Dataset entries:

▬▬▬▬▬▬

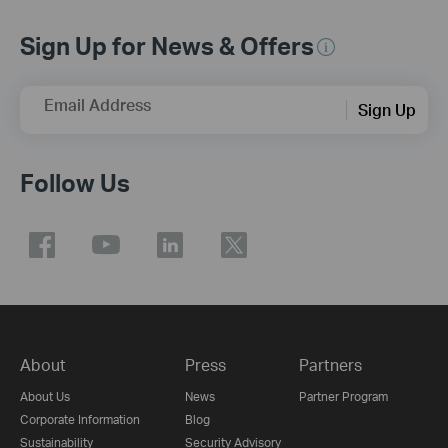
Sign Up for News & Offers
Email Address
Sign Up
Follow Us
About
Press
Partners
About Us
News
Partner Program
Corporate Information
Blog
Sustainability
Security Advisory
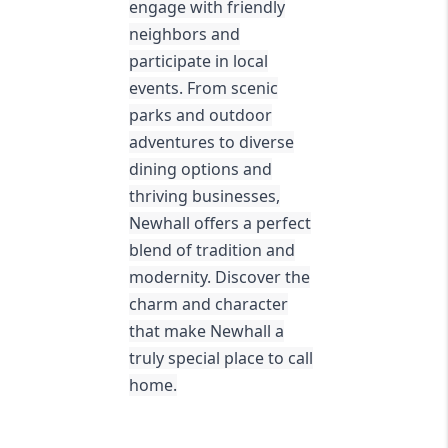
engage with friendly
neighbors and
participate in local
events. From scenic
parks and outdoor
adventures to diverse
dining options and
thriving businesses,
Newhall offers a perfect
blend of tradition and
modernity. Discover the
charm and character
that make Newhall a
truly special place to call
home.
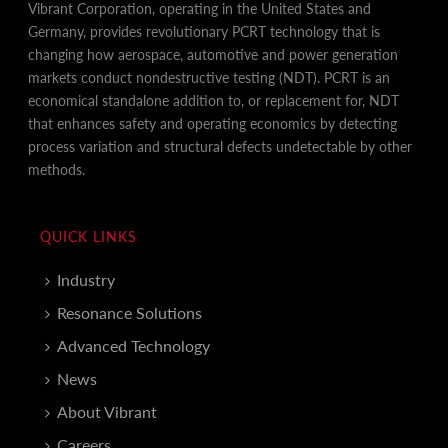
Vibrant Corporation, operating in the United States and
Germany, provides revolutionary PCRT technology that is
changing how aerospace, automotive and power generation
markets conduct nondestructive testing (NDT). PCRT is an
economical standalone addition to, or replacement for, NDT
that enhances safety and operating economics by detecting
process variation and structural defects undetectable by other
methods.
QUICK LINKS
Industry
Resonance Solutions
Advanced Technology
News
About Vibrant
Careers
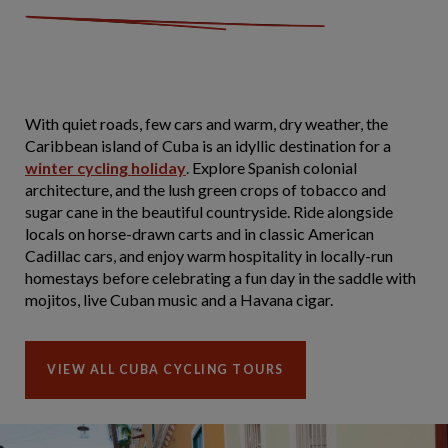
With quiet roads, few cars and warm, dry weather, the
Caribbean island of Cuba is an idyllic destination for a
winter cycling holiday
. Explore Spanish colonial
architecture, and the lush green crops of tobacco and
sugar cane in the beautiful countryside. Ride alongside
locals on horse-drawn carts and in classic American
Cadillac cars, and enjoy warm hospitality in locally-run
homestays before celebrating a fun day in the saddle with
mojitos, live Cuban music and a Havana cigar.
VIEW ALL CUBA CYCLING TOURS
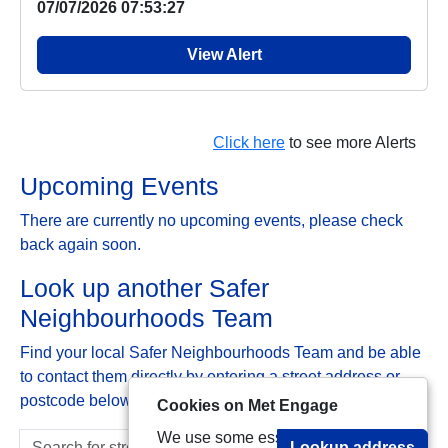
07/07/2026 07:53:27
View Alert
Click here
to see more Alerts
Upcoming Events
There are currently no upcoming events, please check
back again soon.
Look up another Safer
Neighbourhoods Team
Find your local Safer Neighbourhoods Team and be able
to contact them directly by entering a street address or
postcode below:
Cookies on Met Engage
We use some essential cookies to
Lookup address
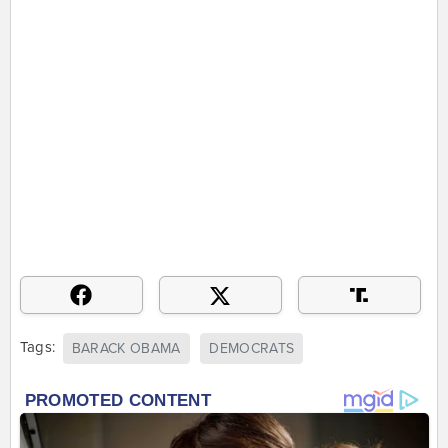
Tags:
BARACK OBAMA
DEMOCRATS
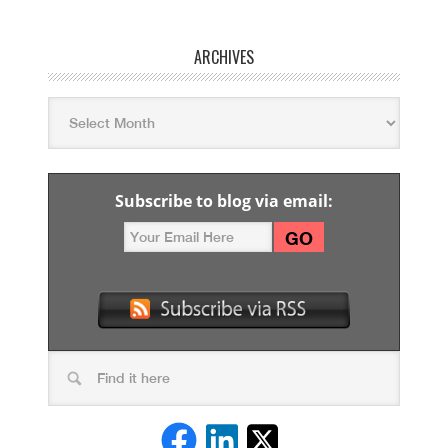
ARCHIVES
Subscribe to blog via email:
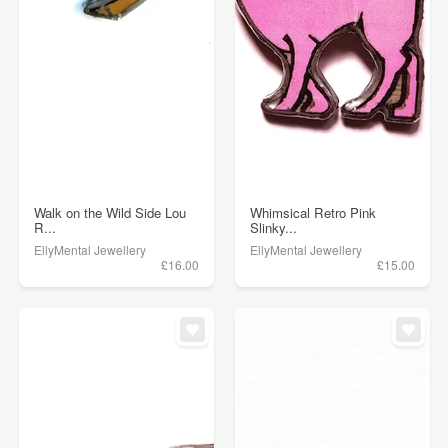
Walk on the Wild Side Lou
Whimsical Retro Pink
R...
Slinky...
EllyMental Jewellery
EllyMental Jewellery
£16.00
£15.00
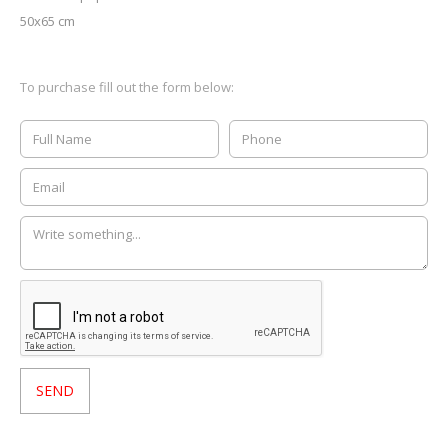
50x65 cm
To purchase fill out the form below:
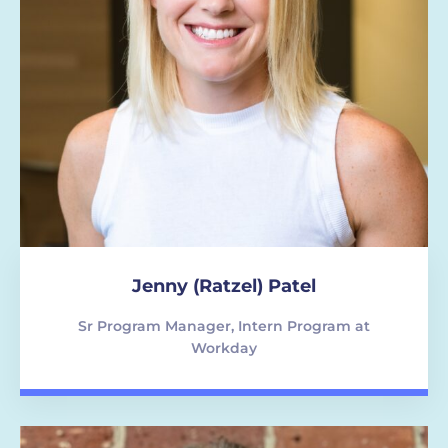
Jenny (Ratzel) Patel
Sr Program Manager, Intern Program at
Workday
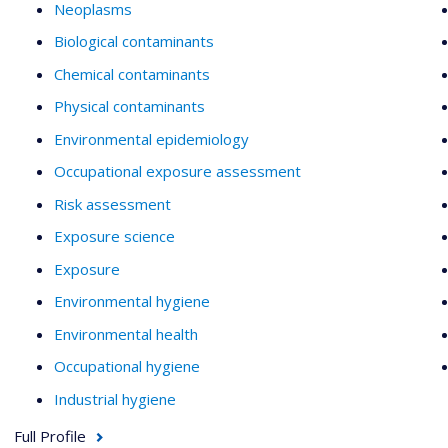
Neoplasms
Biological contaminants
Chemical contaminants
Physical contaminants
Environmental epidemiology
Occupational exposure assessment
Risk assessment
Exposure science
Exposure
Environmental hygiene
Environmental health
Occupational hygiene
Industrial hygiene
Full Profile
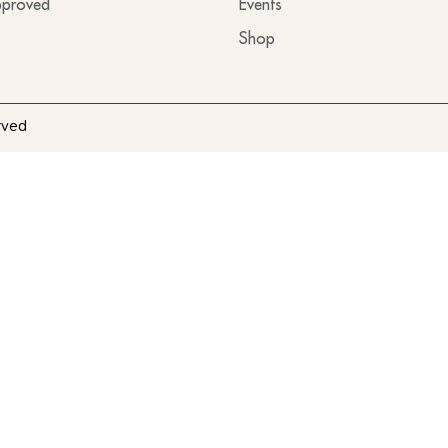
proved
Events
Shop
rved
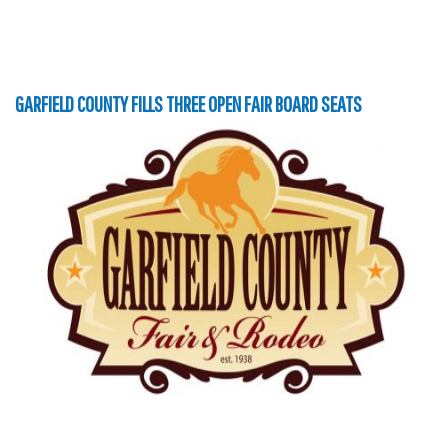
GARFIELD COUNTY FILLS THREE OPEN FAIR BOARD SEATS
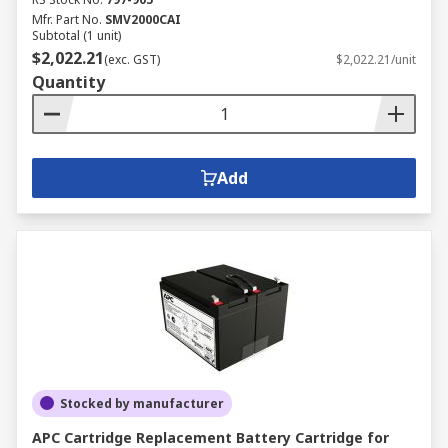
Mfr. Part No.
SMV2000CAI
Subtotal (1 unit)
$2,022.21
(exc. GST)
$2,022.21/unit
Quantity
Add
Stocked by manufacturer
APC Cartridge Replacement Battery Cartridge for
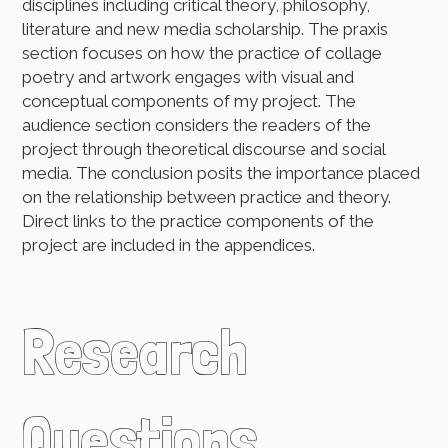
disciplines including critical theory, philosophy,
literature and new media scholarship. The praxis
section focuses on how the practice of collage
poetry and artwork engages with visual and
conceptual components of my project. The
audience section considers the readers of the
project through theoretical discourse and social
media. The conclusion posits the importance placed
on the relationship between practice and theory.
Direct links to the practice components of the
project are included in the appendices.
Research
Questions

▬▬▬▬▬▬

■ **Work request**:
Show every line in the records above that contains the word "Program".

■ **Solution**:
Partner Program
Sr Program Manager, Intern Program at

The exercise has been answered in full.